Trading Up for Historic Value

Today a very unique aircraft was brought through the front gate of the Museum of Aviation. F-100D tail number 56-2995 arrived on the back of a tractor-trailer and was greeted by an old friend, retired Major General Rick Goddard. Goddard flew 995 on 180 of his 226 combat missions during the Vietnam War. Goddard was Commander of the Warner Robins Air Logistics Center at Robins Air Force Base from November 1997 to February 2000. This connection is not simply irony or a convenience.  Because of its combat history and the connection to Goddard, this F-100D is much more meaningful to the local area and has a much greater historical value than the F-100C that it replaced.

 

995 as it appeared during the Vietnam War

 

Without a story an aircraft, or an object, is simply a part or collection of parts that do nothing more than decay over time. Personal stories add historic value to these objects, they make them come alive and help people connect with history. This historic value is both inherited and assigned, in that an objects’ lineage is only as good as our record keeping or ability to definitively connect it with a story. The F-100C that was here before Goddard’s F-100D had a history with no combat and no personal connection to the Middle Georgia area. Most of its value was what we, as a museum, had placed on it for being a type example.  There are certain things that give an aircraft or object more value for a museum. Some of these reasons are location specific. 995 is especially valuable to the Museum of Aviation because of the connection with Goddard, who still lives in the area and because it was sent straight to Robins Air Force Base from the factory for a modification. Other reasons for assigning historic value are broader. 995 has a significant combat history from the Vietnam War and replaces an aircraft that had none. These reasons are often weighted against the logistical and financial concerns of obtaining an object or aircraft.

 

Goddard greets 995 as it arrives at the Museum of Aviation

 

Whenever a new aircraft is made available to the Museum of Aviation, or plans are made to add a specific aircraft to the collection, research is done into the history of the tail number. Aircraft that have connections to Robins Air Force Base or someone from the local area are always of interest. However, often the Museum wishes to add an aircraft that has no specific connection to the area. In these cases, we search for aircraft that have specific or distinguished history to their tail numbers. Combat history, citations awarded to crews and participation in specific historically significant missions are just a few of the things that we look for when identifying an aircraft. Aircraft in the current inventory here are also sometimes candidates for replacement, as with 995 replacing the F-100C. An example is our F-111E (tail number 68-055) that we hope to replace with an F-111F (tail number 70-2413) that flew under the call sign Karma 51 in the El Dorado Canyon mission and also flew combat in Desert Storm. Sometimes we identify these “replacement” aircraft and other times they are brought to our attention by others (Goddard notified the Museum of 995).

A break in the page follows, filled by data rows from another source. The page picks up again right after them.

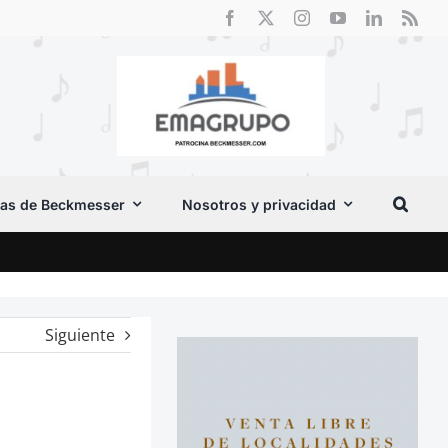
as de Beckmesser
Nosotros y privacidad
El F
Siguiente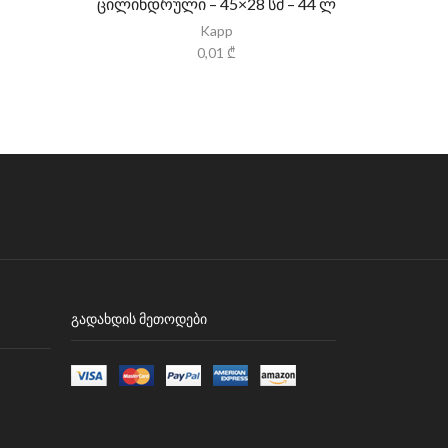
ცილინდრული – 45×28 სმ – 44 ლ
Kapp
0,01
₾
ᲒᲐᲓᲐᲮᲓᲘᲡ ᲛᲔᲗᲝᲓᲔᲑᲘ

There are no hard and fast rules to define historic value. A uniform worn by an individual during peace-time service can be quite valuable to someone with close ties to that person. The uniform may also hold some value in a museum, as a general or specific example depending upon the scope of the collection. The F-100C that was replaced by 995 was a very important part of some people’s story. Pilots sweated through flights in it and maintenance personnel put their hard labor into it. Whenever possible, and this is the case for the F-100C which will serve as a static display at Otis Air National Guard Base, the Museum tries to ensure that artifacts that are replaced find a home that plans to conserve them. However, in the end, there is no way for museum’s to preserve everything and hard decisions about historic value must be made.